Artificial intelligence, or AI, is one of the most intriguing topics in software development today. It is also one of the most widely misunderstood. For software developers and IT teams, AI offers an array of tantalizing possibilities for making applications faster, more scalable and more efficient. However, in many cases, the hype surrounding AI doesn’t line up with the reality of what is actually possible or practical. Toward that end, here’s a look at five common AI myths related to software development and deployment.
1. Artificial inteligence is a new technology.
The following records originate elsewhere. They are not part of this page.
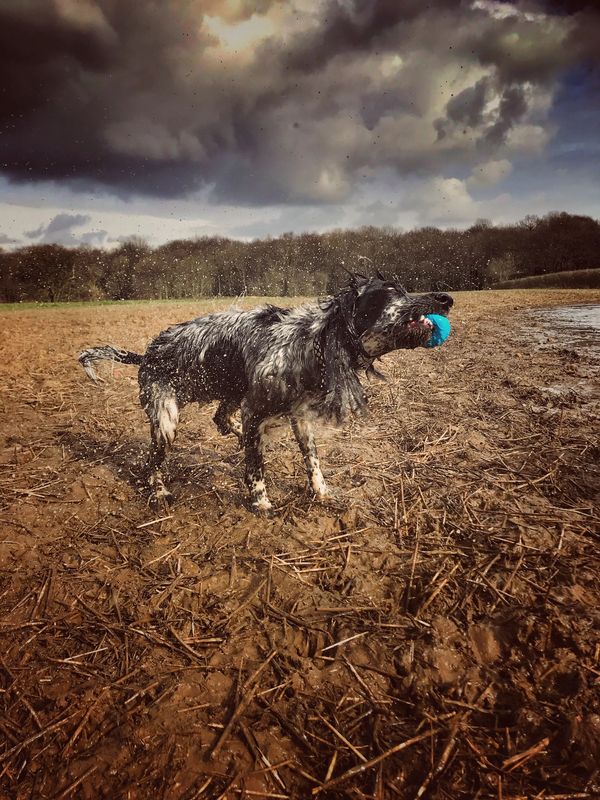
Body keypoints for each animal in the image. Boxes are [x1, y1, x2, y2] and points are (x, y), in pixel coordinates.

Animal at [81, 276, 454, 512]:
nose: (446, 298)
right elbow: (256, 469)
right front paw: (260, 500)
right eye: (392, 292)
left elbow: (312, 463)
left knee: (222, 420)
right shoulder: (257, 409)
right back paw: (159, 492)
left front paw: (322, 493)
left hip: (232, 392)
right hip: (166, 420)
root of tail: (147, 353)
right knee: (154, 462)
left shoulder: (299, 418)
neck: (313, 343)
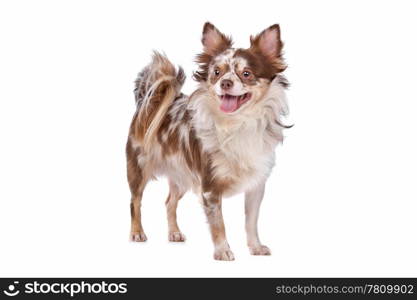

AI has gained major attention from the media in just the last few years. Likewise, most software products that pitch AI as a key feature (like AIOps-driven monitoring tools) are still very new. But, AI is not a new technology at all. The concept of machine learning and artificial intelligence in general stretches back many centuries (see, for example, the Brazen Head). And software applications have been using AI to do things like play checkers since the 1950s.
Thus, if AI seems like a relatively new technology in the software world, or one that has only become practically usable in the past few years, that is only because it took the media and marketers a long time to catch up. The reality is that AI has been an established field of computer science for more than half a century.
2. AI is smarter than humans.
Some AI advocates would have you believe that AI-powered applications are “smarter” than humans, in the sense that they can solve problems or develop ideas more creatively and effectively than human minds. But the reality is that AI-powered software applications don’t outthink humans. They simply think faster than humans.
And when it comes to use cases that require nuanced understanding of reasoning and human expression, AI fares particularly poorly, as IBM’s recent experiment with AI-powered debate software showed.
There is a chance that this could change in the future. Someday, AI might become so sophisticated that AI-driven applications are genuinely smarter than humans. But that day remains beyond the horizon.
3. AI will lead to smaller IT teams.
Many marketers of AI-powered software tools sell their products as a way for companies to reduce the size (and, by extension, cost) of their IT teams. By using AI to automate IT decision-making and operations, they say, companies can do more with fewer staff members.
Some observers go so far as to claim that AI, combined with other innovations, is edging us closer to a world of “NoOps,” wherein IT operations teams are fully replaced by software.
It’s certainly true that AI can help to increase automation and reduce the manual effort required to perform certain tasks. However, the idea that AI will remove the need for human engineers entirely is fantastical. Someone still has to set up and manage the AI-powered tools that do the operations work.
Plus, there is an argument to be made that AI is not making IT operations simpler; it is merely helping IT Ops teams keep up with the ever-increasing complexity of new software and infrastructure. Deploying and managing containers and microservices requires much more work than dealing with virtual machines or bare-metal servers. In this sense, AI is simply helping IT teams to maintain the status quo; it is not empowering them to gain new ground.
4. AI software is “set and forget.”
On its face, AI tools can seem like a type of “set it and forget it” wonder. If data-powered algorithms and machine learning allow AI tools to make all the decisions they need, then humans don’t have to do any work beyond the initial set up and data training, right?
Well, no. There are lots of reasons why even the best-designed AI tools need to be managed actively and continuously. They need to be constantly retrained with up-to-date data in order to make accurate decisions about ever-changing conditions. The quality of the data that they rely on must be carefully managed to ensure that it delivers the level of accuracy and clarity that the tools require. Humans may need to help provide ethical guidance for AI algorithms.
5. AI will destroy the world.
The four AI myths that I have discussed above involve hype or an excess of confidence in the abilities of AI and machine learning. Now, I’d like to approach things from the opposite perspective by pointing out that AI is not at all a bad or useless technology.
Sure, AI has many shortcomings, and AI tools in many cases are not likely to live up fully to the promises behind them. But that doesn’t mean that AI is the bane of our existence, or that software teams should not use it at all.
This is important to note because the conversation surrounding AI has so far tended to be bipolar in nature. On one side are technologists and futurists promising us that AI will lead us into utopia. On the other are fierce AI critics worried about an AI-driven dystopia marked by all manner of dehumanizing, unethical automations.
Neither of these views represents reality. AI will not fully replace humans, but it will make their jobs easier. AI won’t completely remove the need to perform manual tasks, but it will reduce it. AI won’t prove smarter than human beings, but it can provide insights that help them make smarter decisions.